| Brief |
Transcribe the reflection on Buenos Aires below in full, reproducing every word and mark of punctuation without alteration.

| Selected passage |
- - - - -

Reflections on Buenos Aires, Argentina

Submitted by Alexandra DiDonato on the 2013 fall semester program in Buenos Aires, Argentina…

 

This week marked the half-way point of this crazy South American journey and  it’s hard to believe that we arrived two months ago! To commemorate this occasion, I thought I’d talk about some of my favorite and consequently least favorite things about Buenos Aires so far. So here’s a short list, starting with my least favorite things first and then moving on to my favorite.

Five things I don’t like:

– Things are often delayed or don’t function at all. I can’t even count how many times I’ve been late for class because the subte (subway) decided it was going to be twenty minutes late without warning or how many days I see older folks struggling to climb the stairs in the subway station because the escalator hasn’t been working for two weeks and nobody has done anything about it.

– In many places in Argentina, toilet paper is optional and so is a flushing toilet. The quality of bathrooms fluctuates depending on the quality of the area you’re in, which is very understandable especially in the more rural areas. But for example, when I need to go to Buenos Aires’ main and very active bus station Retiro, is it too much to ask that I don’t have to pay for toilet paper? Last time I was there two women sat outside the stalls and charged pesos for people to use their toilet paper.

– Water at restaurants isn’t free. Neither are refills.

– Watch where you step at all times. If you’re not careful the sidewalk will suddenly drop a foot, or you’ll break your ankle stepping into a pot-hole, or you’ll trip over some piled up pieces of broken sidewalk, or you’ll just step into dog poop.

- - - - -

| Source data |
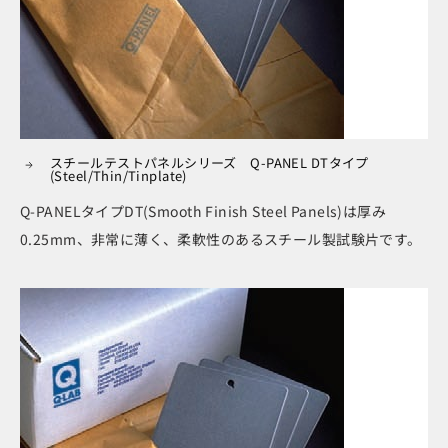
スチールテストパネルシリーズ Q-PANEL DTタイプ
(Steel/Thin/Tinplate)
Q-PANELタイプDT(Smooth Finish Steel Panels)は厚み
0.25mm、非常に薄く、柔軟性のあるスチール製試験片です。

- - - - -

| Written solution |
Reflections on Buenos Aires, Argentina

Submitted by Alexandra DiDonato on the 2013 fall semester program in Buenos Aires, Argentina…

 

This week marked the half-way point of this crazy South American journey and  it’s hard to believe that we arrived two months ago! To commemorate this occasion, I thought I’d talk about some of my favorite and consequently least favorite things about Buenos Aires so far. So here’s a short list, starting with my least favorite things first and then moving on to my favorite.

Five things I don’t like:

– Things are often delayed or don’t function at all. I can’t even count how many times I’ve been late for class because the subte (subway) decided it was going to be twenty minutes late without warning or how many days I see older folks struggling to climb the stairs in the subway station because the escalator hasn’t been working for two weeks and nobody has done anything about it.

– In many places in Argentina, toilet paper is optional and so is a flushing toilet. The quality of bathrooms fluctuates depending on the quality of the area you’re in, which is very understandable especially in the more rural areas. But for example, when I need to go to Buenos Aires’ main and very active bus station Retiro, is it too much to ask that I don’t have to pay for toilet paper? Last time I was there two women sat outside the stalls and charged pesos for people to use their toilet paper.

– Water at restaurants isn’t free. Neither are refills.

– Watch where you step at all times. If you’re not careful the sidewalk will suddenly drop a foot, or you’ll break your ankle stepping into a pot-hole, or you’ll trip over some piled up pieces of broken sidewalk, or you’ll just step into dog poop.